Dès la création de l’ASR, j’ai toujours eu une vision claire et des attentes bien planifiées. S’agissant de  notre gouvernement, car comme on le sait tous, on passe par une crise économique aiguë et l’Etat est incapable de soutenir financièrement les ONG même si la volonté existe. Cela, tout en sachant que pour le domaine de la sécurité routière, il y a bien la Caisse nationale de la prévention des accidents de la route créée en application de la loi de finances de 2006 pour financer nos programmes et activités, mais malheureusement jusqu’à ce jour,elle est encore en phase de stagnation à cause de la lourdeur des procédures administratives. Donc, personnellement, depuis la fondation de l’ASR, mes attentes étaient bien claires et planifiées. Il faut miser sur le soutien moral de notre gouvernement et faire appel aux cadres de l’Etat pour bénéficier de leurs expériences et connaissances, afin d’assurer une complémentarité entre tous les partenaires. Honnêtement, je valorise ce soutien et cet appui qui nous ont valu la réussite de nos projets et parmi eux notre projet en cours dans sa phase 2 « le Botnar Tunisia Challenge » qui est conduit par l’ASR en consortium avec le gouvernorat de Tunis et le ministère du Transport et l’appui d’un comité de pilotage que je salue et qui inclut des représentants de divers ministères : Intérieur, Transport (dont l’Onsr), Equipement, Santé, Education. Sans leurs savoir-faire, connaissances et expériences, notre projet n’aurait jamais pu réussir et attirer l’intérêt de grandes organisations mondiales, comme The Global Road Safety Partnership et des bailleurs de fonds mondiaux pour nous financer et supporter techniquement. A l’ASR, on compte plus sur le fruit du travail et du labeur que sur les moyens budgétaires à notre disposition. C’est notre credo : avec des budgets limités, on peut mettre en place des projets ciblés et durables car les idées ne peuvent  être quantifiées en dinars, et c’est notre atout. D’ailleurs, je ne rate jamais une occasion, dans les rencontres et conférences mondiales, de valoriser l’appui du gouvernement tunisien à notre association, l’ASR. 

Ne pensez-vous pas que, par rapport à ce qui se passe sur nos routes, il existe un certain laisser-aller de la part du gouvernement, par le biais des autorités de tutelle ?

On revient toujours à notre point de départ qui est bien la volonté politique, la clé pour toute réussite. Je pense que le dossier de la sécurité routière dans notre pays n’est pas une priorité et n’est pas en tête des agendas de nos décideurs.

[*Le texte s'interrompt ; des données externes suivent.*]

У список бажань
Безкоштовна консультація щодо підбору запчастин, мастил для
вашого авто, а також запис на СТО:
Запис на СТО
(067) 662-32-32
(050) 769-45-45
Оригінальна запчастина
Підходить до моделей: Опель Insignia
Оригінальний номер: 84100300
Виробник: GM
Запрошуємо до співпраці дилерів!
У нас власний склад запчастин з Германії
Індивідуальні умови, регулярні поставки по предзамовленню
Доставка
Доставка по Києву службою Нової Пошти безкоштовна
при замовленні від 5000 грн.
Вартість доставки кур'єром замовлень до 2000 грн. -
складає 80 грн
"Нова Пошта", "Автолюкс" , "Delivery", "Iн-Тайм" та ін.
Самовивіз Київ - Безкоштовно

Leurs priorités sont maintenant orientées vers d’autres domaines avec le covid-19. Leur intérêt est focalisé sur la situation sanitaire et économique en oubliant que ceux qui décèdent chaque jour sur la route engendrent de plus en plus de dégâts matériels et sociaux. Si on cherche des solutions pour sortir de la crise économique et sanitaire, il faut prioriser et sauver la vie humaine, notre seule et unique richesse. Le moment est venu pour nos politiciens et pour le gouvernement de revoir et de reclasser leurs priorités.